[Python-Dev] forwarded message from aahz@panix.com
Guido van Rossum
guido@python.org
Thu, 05 Oct 2000 16:07:29 -0500
> Yeah, I missed that earlier. But after thinking some more, there are a
> fair number of browser-like bits of software that fail to render many of
> the special characters correctly (e.g. trademark). This is frequently
> due to character set issues; entities almost always render correctly,
> though. Therefore a general translation routine is probably handy.
But character set issues also make it impossible to provide such a
translation routine: the current party line is that the encoding of
8-bit strings is unknown and that only ASCII can be assumed.
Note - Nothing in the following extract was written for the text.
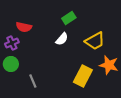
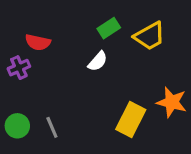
yellow trapezoid: (95, 41) -> (150, 36), moved
green circle: (11, 64) -> (17, 126), moved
> cgi.escape() only handles "&", "<", ">". I'm not sure whether cgi.escape
> ought to be expanded to handle all characters or a new routine should be
> added. Martin van Loewis suggested xml.sax.saxutils.escape(), but I
> have zero familiarity with XML and am waiting for 2.0final. Perhaps
> this should be taken off-line?
xml.sax.saxutils.escape() is a generalization of cgi.escape() -- read
the source (Lib/xml/sax/saxutils.py). It allows you to specify
additional things to be replaced by entities by passing in a
dictionary mapping chars (or strings) to entities.
If you know that you are dealing with Latin-1, you could use the table
in htmlentitydefs.py to construct a table.
--Guido van Rossum (home page: http://www.python.org/~guido/)